Text under study:
Segment Open

The first fish is a near fish Ohio at 25.5". The 2nd fish is what I'm sure was a fish Ohio but can't verify because it was released before I could get a measurement. The 2nd fish was significantly larger than the first one though.


----------



## Raylaser (Apr 8, 2015)

Couple of Fat Mamas there Tribe!! Nice job!


----------



## walleye28 (May 13, 2013)

AtticaFish said:


> Congrats on the big fish you've been getting. Love seeing the FO reports and pics. Looks like a nice clean/healthy cat. I caught another FO bluegill the other evening but didn't have my phone or camera.


Yeah which is what made me think about it not being a transplant. It had the color of a clean water catfish as the pond I was at is crystal clear. I could see no previous hook marks as well so who knows the origin of the fish. Regardless one of the best catfish I have ever caught made my top 5 fish I have ever caught in Ohio .


----------



## fisherboy (Sep 17, 2012)

Managed to catch a FO crappie tonight using a small jig. 13.5" long but kind of skinny. If I mentioned the location you would laugh. I have never seen anyone fish there in the last 4 years. I usually fish at the spot whenever I drive by for 15 minutes on my way to another pond or on my way home. The area is only enough room for 1 person (2 if you like to fish shoulder to shoulder.) Caught a LB also & that was it. But glad I stopped for 30 minutes. The other spot was very slow.

Now have my 4 species for the year. (WE, WB, Sheephead & Crappie) Always glad to get the master award from the DNR. But if I am correct I received a Master Certificate from the State for last year a month ago. Don't believe they ever did that before.


----------



## Raylaser (Apr 8, 2015)

Way to go Fisherboy!! Gotta love those outta the way places that no one would think to fish and especially when they produce like that!


----------



## Fisherman 3234 (Sep 8, 2008)

Fisheboy did you only get a certificate? I got mine from last year and only got a certificate and no master angler pin. I wonder if they changed it???


----------



## Flathead76 (May 2, 2010)

Fisherman 3234 said:


> Fisheboy did you only get a certificate? I got mine from last year and only got a certificate and no master angler pin. I wonder if they changed it???


You should have got your master angler pin before the certificate.


----------



## TJ Arfons (Mar 4, 2016)

Great fish!


----------



## AtticaFish (Nov 23, 2008)

Got another Fish Ohio today. This rockbass hit the 10" mark just barely. So far, all my big fish have come from upgrounds...... don't ever let anyone tell you there is not any decent fish in these UG's.


----------



## laynhardwood (Dec 27, 2009)

Segment Closed

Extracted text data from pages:
Segment Open

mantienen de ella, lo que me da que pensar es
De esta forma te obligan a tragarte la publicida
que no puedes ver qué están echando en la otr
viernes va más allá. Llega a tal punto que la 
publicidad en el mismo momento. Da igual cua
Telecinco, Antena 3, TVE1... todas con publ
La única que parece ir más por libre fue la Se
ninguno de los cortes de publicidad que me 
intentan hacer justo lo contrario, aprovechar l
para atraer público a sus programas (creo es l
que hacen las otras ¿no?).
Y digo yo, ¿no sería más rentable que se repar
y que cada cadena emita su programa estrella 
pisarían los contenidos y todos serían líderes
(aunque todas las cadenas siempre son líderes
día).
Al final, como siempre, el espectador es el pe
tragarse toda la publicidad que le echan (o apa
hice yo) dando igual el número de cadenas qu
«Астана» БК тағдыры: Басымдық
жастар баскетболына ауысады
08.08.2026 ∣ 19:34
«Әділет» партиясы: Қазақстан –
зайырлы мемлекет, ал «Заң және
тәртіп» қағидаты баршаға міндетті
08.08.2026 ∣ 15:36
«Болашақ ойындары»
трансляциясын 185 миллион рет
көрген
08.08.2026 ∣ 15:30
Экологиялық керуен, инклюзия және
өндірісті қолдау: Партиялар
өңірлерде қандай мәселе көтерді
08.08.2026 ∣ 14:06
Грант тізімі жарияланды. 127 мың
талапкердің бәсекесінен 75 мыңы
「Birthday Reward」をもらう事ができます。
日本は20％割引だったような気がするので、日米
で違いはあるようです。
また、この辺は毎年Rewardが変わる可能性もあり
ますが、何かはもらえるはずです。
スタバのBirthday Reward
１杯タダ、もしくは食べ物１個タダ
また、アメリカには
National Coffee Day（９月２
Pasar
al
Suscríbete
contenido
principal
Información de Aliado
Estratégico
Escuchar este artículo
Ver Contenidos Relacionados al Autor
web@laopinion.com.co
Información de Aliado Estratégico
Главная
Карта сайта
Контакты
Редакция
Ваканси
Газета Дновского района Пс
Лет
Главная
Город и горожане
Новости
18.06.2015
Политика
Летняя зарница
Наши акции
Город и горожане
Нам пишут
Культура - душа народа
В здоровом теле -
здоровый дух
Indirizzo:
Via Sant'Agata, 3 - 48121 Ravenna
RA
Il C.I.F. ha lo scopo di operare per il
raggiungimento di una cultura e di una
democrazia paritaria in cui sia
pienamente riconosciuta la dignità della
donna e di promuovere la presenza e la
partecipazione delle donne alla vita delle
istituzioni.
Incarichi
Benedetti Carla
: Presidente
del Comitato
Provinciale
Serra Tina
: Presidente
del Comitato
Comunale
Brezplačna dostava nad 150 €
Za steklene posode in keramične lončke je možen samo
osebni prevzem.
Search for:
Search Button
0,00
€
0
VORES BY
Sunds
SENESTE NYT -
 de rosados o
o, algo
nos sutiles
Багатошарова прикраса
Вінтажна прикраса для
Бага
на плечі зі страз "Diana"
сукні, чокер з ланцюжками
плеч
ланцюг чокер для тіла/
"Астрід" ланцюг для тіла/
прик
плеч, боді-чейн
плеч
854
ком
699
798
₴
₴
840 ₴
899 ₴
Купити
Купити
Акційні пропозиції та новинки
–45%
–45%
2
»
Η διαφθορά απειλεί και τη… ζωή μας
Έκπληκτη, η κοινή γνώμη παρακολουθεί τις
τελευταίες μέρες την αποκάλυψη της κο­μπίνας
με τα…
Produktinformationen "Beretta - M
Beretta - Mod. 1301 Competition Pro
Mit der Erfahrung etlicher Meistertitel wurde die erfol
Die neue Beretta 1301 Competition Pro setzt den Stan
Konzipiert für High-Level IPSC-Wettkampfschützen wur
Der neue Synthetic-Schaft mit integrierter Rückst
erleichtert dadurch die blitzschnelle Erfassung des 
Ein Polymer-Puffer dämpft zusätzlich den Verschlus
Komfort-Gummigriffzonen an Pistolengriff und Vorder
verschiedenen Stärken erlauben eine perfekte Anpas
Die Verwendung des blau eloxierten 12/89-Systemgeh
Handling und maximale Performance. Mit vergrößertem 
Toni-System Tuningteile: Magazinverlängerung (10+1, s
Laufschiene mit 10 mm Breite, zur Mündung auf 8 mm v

Segment Closed

Directions:
1. According to the fishing forum thread, how long was the crappie that fisherboy caught?
2. Arrange the entries as a numbered list, covering the stretch from the start of the entries through the line containing "La única que". Leave out blank lines.
These entries have nothing to do with the fishing forum thread.

Task-by-task solutions:
1. 13.5 inches long.

2.
1. mantienen de ella, lo que me da que pensar es
2. De esta forma te obligan a tragarte la publicida
3. que no puedes ver qué están echando en la otr
4. viernes va más allá. Llega a tal punto que la 
5. publicidad en el mismo momento. Da igual cua
6. Telecinco, Antena 3, TVE1... todas con publ
7. La única que parece ir más por libre fue la Se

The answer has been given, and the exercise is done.